I have addressed most comments from everyone except for two things:
1) Providing a back-end hook to override the functionality. While certainly
possible the current fpclassify doesn't provide this either. So I'd like to
treat it as an enhancement rather than an issue.
2) Doing it in a lowering phase. If the general consensus is that this is the
path the patch must take then I'd be happy to reconsider. However at this
this patch does not seem to produce worse code than what there was before.
The goal is to make it faster by:
1. Trying to determine the most common case first
(e.g. the float is a Normal number) and then the
rest. The amount of code generated at -O2 are
about the same +/- 1 instruction, but the code
is much better.
2. Using integer operation in the optimized path.
At a high level, the optimized path uses integer operations
to perform the following:
if (exponent bits aren't all set or unset)
else if (no bits are set on the number after masking out
sign bits then)
else if (exponent has no bits set)
else if (mantissa has no bits set)
In case the optimization can't be applied the old
implementation is used as a fall-back.
A limitation with this new approach is that the exponent
of the floating point has to fit in 31 bits and the floating
point has to have an IEEE like format and values for NaN and INF
(e.g. for NaN and INF all bits of the exp must be set).

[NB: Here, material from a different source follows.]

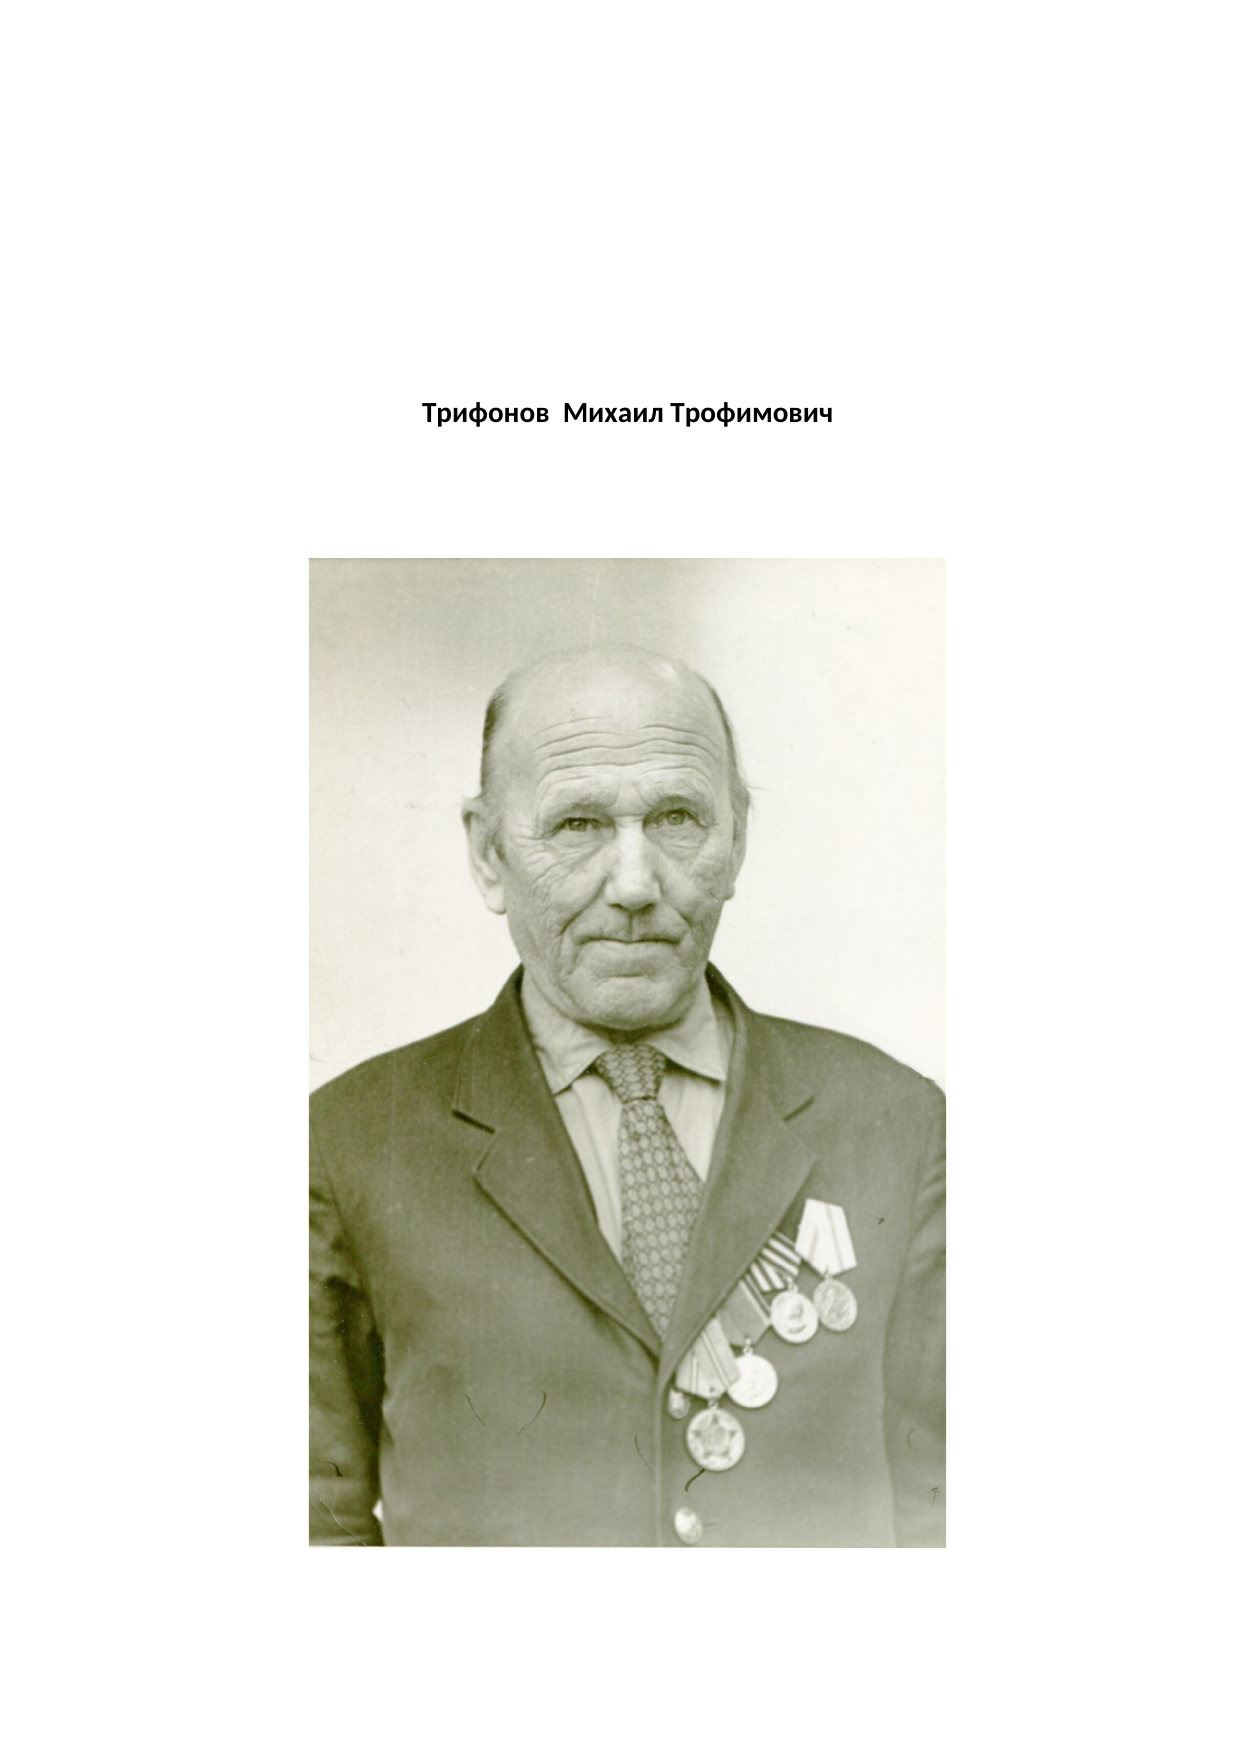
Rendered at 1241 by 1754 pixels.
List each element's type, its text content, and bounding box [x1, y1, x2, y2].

picture [308, 558, 947, 1548]
text Трифонов Михаил Трофимович [103, 394, 1152, 429]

To determine this IEEE likeness a new boolean was added to real_format.
As an example, Aarch64 now generates for classification of doubles:
fmov x1, d0
mov w0, 7
sbfx x2, x1, 52, 11
add w3, w2, 1
tst w3, 0x07FE
mov w0, 13
tst x1, 0x7fffffffffffffff
mov w0, 11
tbz x2, 0, .L1
tst x1, 0xfffffffffffff
mov w0, 3
mov w1, 5
csel w0, w0, w1, ne
No new tests as there are existing tests to test functionality.
glibc benchmarks ran against the builtin and this shows a 42.5%
performance gain on Aarch64.
Regression tests ran on aarch64-none-linux and arm-none-linux-gnueabi
and no regression. x86 also has no regressions and modest gains (3%).
Ok for trunk?
2016-08-25 Tamar Christina <tamar.christ...@arm.com>
Wilco Dijkstra <wilco.dijks...@arm.com>
* gcc/builtins.c (fold_builtin_fpclassify): Added optimized version.
* gcc/real.h (real_format): Added is_ieee_compatible field.
* gcc/real.c (ieee_single_format): Set is_ieee_compatible flag.
2016-09-27 Tamar Christina <tamar.christ...@arm.com>
* gcc.target/aarch64/builtin-fpclassify.c: New codegen test.